Thursday, 8 July 2010
Cav's Tour de Temper
Photograph: Bogdan Cristel/Reuters
Ned Boulting's Piece in the Telegraph
"I have to confess to feeling a little relieved. There are elements of my work which I wouldn’t swap with anyone at any price. But there are others which I’d happily swerve, given the choice. Chasing after Mark Cavendish when he’s blown his chances of a stage win falls firmly into that category.
Even from a distance of many thousands of miles, and through the filter of a TV replay lens, I could instantly identify all the hallmarks of a seriously miffed Manxman. The way his shoulders briefly slumped as he knew Petacchi had got the better of him, before he sat up, his teeth set in an agonised grimace of frustration. Even though he was no longer sprinting flat out, he still probably crossed the line at 35 mph.
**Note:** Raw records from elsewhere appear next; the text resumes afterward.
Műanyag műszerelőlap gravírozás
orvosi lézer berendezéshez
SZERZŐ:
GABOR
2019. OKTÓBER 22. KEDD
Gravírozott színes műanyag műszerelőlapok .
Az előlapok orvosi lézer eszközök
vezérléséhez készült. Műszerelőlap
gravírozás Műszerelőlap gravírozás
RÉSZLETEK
In that instant, I thought of my colleagues on the finish line, covering the Tour for ITV. Intuitively they would have set off in chase: a reporter wielding a microphone, a sound engineer with a weighty mixer strapped round his waist cabled to a cameraman lugging a 25lb camera on his shoulders. Dodging team cars, fans and other TV crews, not to mention the other 190+ members of the peloton all streaming past, they would be in a comic, lumbering, flat-out sprint for the HTC Columbia Team bus, which might easily have been situated a kilometre away. All for the big prize: The Soundbite.
They caught the briefest of glimpses of Mark Cavendish, by all accounts, entering the side door of the bus in what has been described to me by my friend and colleague Matt Rendell, as an “aero-tuck” which enabled him to escape the clutches of the media at a speed he hadn’t been able to replicate in the closing 100m of the sprint. Shortly after that a hemlet flew through the air, and landed on the ground at their feet. They waited for some time in the heat of the afternoon for a comment, before giving up and going off in hunt of easier prey.
Cav and Matt have a little history, it must be said. Not that that had anything to do with it on this occasion. Indeed, Cav devotes the best part of a chapter of his autobiography to dissecting a post-stage interview from the 2008 Tour which Matt had the misfortune to conduct. It’s probably best for all concerned if we don’t pick away at old wounds by re-printing it here (you’ll just have to buy his book, “Boy Racer”). The questions, for the record, were perfectly reasonable. The answers, though terse, were perfectly reasonable too. It’s just in the nature of an Alpha-male like Cav that he doesn’t enjoy talking for long about failure. Fair enough, too. He’s an athlete, for God’s sake. Not a philosopher.
But, it was a sobering performance yesterday, for sure. OK, his lead-out train has been diminished by the absence of both Kim Kirchen and George Hincapie, but there wasn’t much wrong with the work of Grabsch and Renshaw et al. In fact, he was beaten fair and square. And comfortably, too. Not since his maiden Tour of 2007 has he finished so far off the pace of a bunch sprint. Something’s very definitely wrong. We may look for answers everywhere: his winter dental problems, his dimished team, his feud with Andre Greipel, his fractured relationship with a section of the peloton. He may not even know the answers himself.
Still, I hope he starts winning in time for my re-insertion on the Tour (I join the race on Tuesday). Otherwise, I might have to start interviewing Robbie Hunter as a potential stage winner. Now there’s a man who once signalled through the window of a bus that he’d like to cut my throat. But that’s another story, for another day."